MTE 11 乳幼児の視覚の発達(見逃したくない目の病気)
森實 秀子(こにし・もりざね眼科)

眼科においても乳児を扱う時には特に気を引き締める。それは、生まれる前から荷っている病気を仕分ける作業と、児が一生引き受けなければならなくなる病気との出会いがそこにあるから。多発奇形の一部疾患であったり周産期の感染症、未熟児網膜症、分娩外傷、先天白内障、先天緑内障、網膜剥離、角膜白斑、鼻涙道閉鎖(初生児涙嚢炎)、封入体結膜炎、流行性角結膜炎などなど。目の奥から前眼部まで多々ある疾患の中で、成人の眼疾患と同類の名称のもの(白内障、緑内障、角結膜炎など)もあるが、乳児では、成り立ちも、経過も異なることが多く治療開始の時期の選択も猶予が許されないことがある。また、子供に多い内斜視は、視力の発達を抑制し弱視になったり、両眼視機能(奥行き、深さの感覚)が発達できなかったりするので、外観だけの病気ではない。
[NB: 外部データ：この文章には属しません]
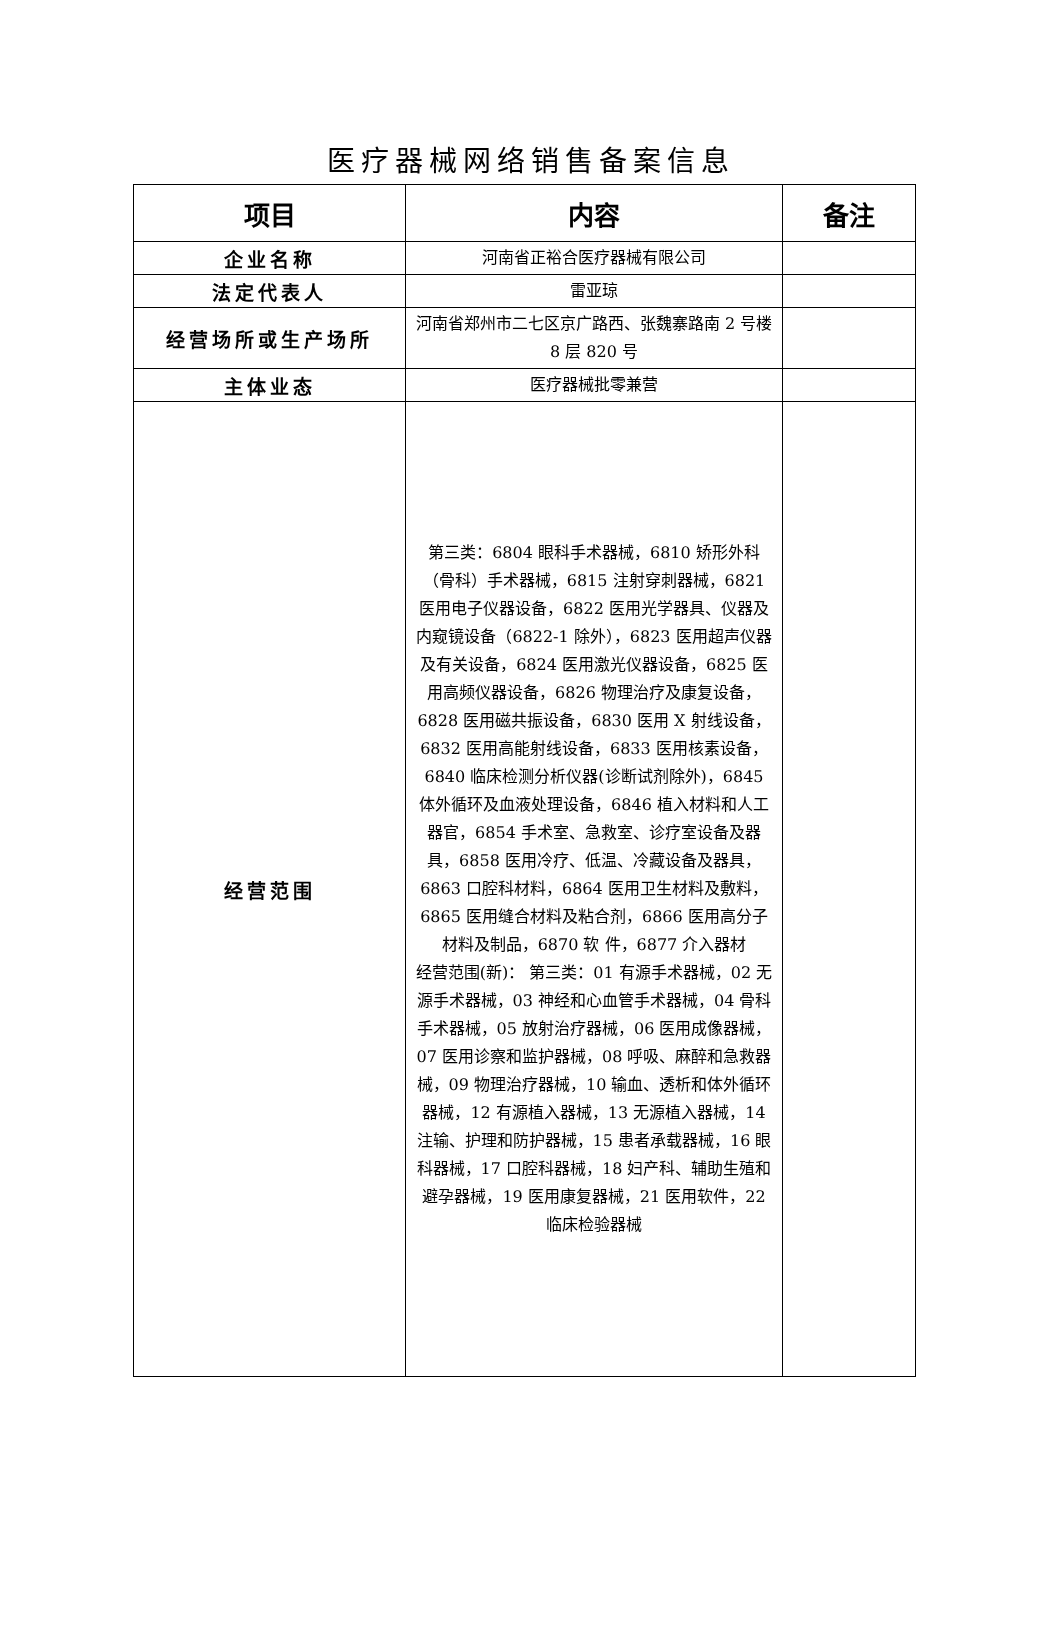医疗器械网络销售备案信息
| 项目 | 内容 | 备注 |
| --- | --- | --- |
| 企业名称 | 河南省正裕合医疗器械有限公司 | |
| 法定代表人 | 雷亚琼 | |
| 经营场所或生产场所 | 河南省郑州市二七区京广路西、张魏寨路南 2 号楼 8 层 820 号 | |
| 主体业态 | 医疗器械批零兼营 | |
| 经营范围 | 第三类：6804 眼科手术器械，6810 矫形外科（骨科）手术器械，6815 注射穿刺器械，6821 医用电子仪器设备，6822 医用光学器具、仪器及内窥镜设备（6822-1 除外），6823 医用超声仪器及有关设备，6824 医用激光仪器设备，6825 医用高频仪器设备，6826 物理治疗及康复设备，6828 医用磁共振设备，6830 医用 X 射线设备，6832 医用高能射线设备，6833 医用核素设备，6840 临床检测分析仪器(诊断试剂除外)，6845 体外循环及血液处理设备，6846 植入材料和人工器官，6854 手术室、急救室、诊疗室设备及器具，6858 医用冷疗、低温、冷藏设备及器具，6863 口腔科材料，6864 医用卫生材料及敷料，6865 医用缝合材料及粘合剂，6866 医用高分子材料及制品，6870 软 件，6877 介入器材 经营范围(新)： 第三类：01 有源手术器械，02 无源手术器械，03 神经和心血管手术器械，04 骨科手术器械，05 放射治疗器械，06 医用成像器械，07 医用诊察和监护器械，08 呼吸、麻醉和急救器械，09 物理治疗器械，10 输血、透析和体外循环器械，12 有源植入器械，13 无源植入器械，14 注输、护理和防护器械，15 患者承载器械，16 眼科器械，17 口腔科器械，18 妇产科、辅助生殖和避孕器械，19 医用康复器械，21 医用软件，22 临床检验器械 | |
発達期の疾患であるから矯正可能な臨界期内に治療が必要になる。1歳半健診、3歳児健診は眼科サイドからみたら、実は健診の適期とはいえない。生後2ヶ月、つまり目を使い始めた頃に異常のサインが出やすいものである。特に眼振や斜視は見つけ次第、疑い段階でよいから、専門医へ移管してほしい。少子化した社会だからこそ、早期に新鮮な病像のまま専門的に観察されることで、初めて病態が明らかになり予防医学も発達し、治療もより効果的になるのではないかと日頃考えている。

【年次集会事務局からのヒトコト】

 「他科に聞きたいシリーズ眼科」では、日々の外来で見逃してはならない小児の眼疾患についての内容です。以前に横浜で開催された小児科医の勉強会での講演が好評でしたので、今年次集会でもMTEをお願いしました。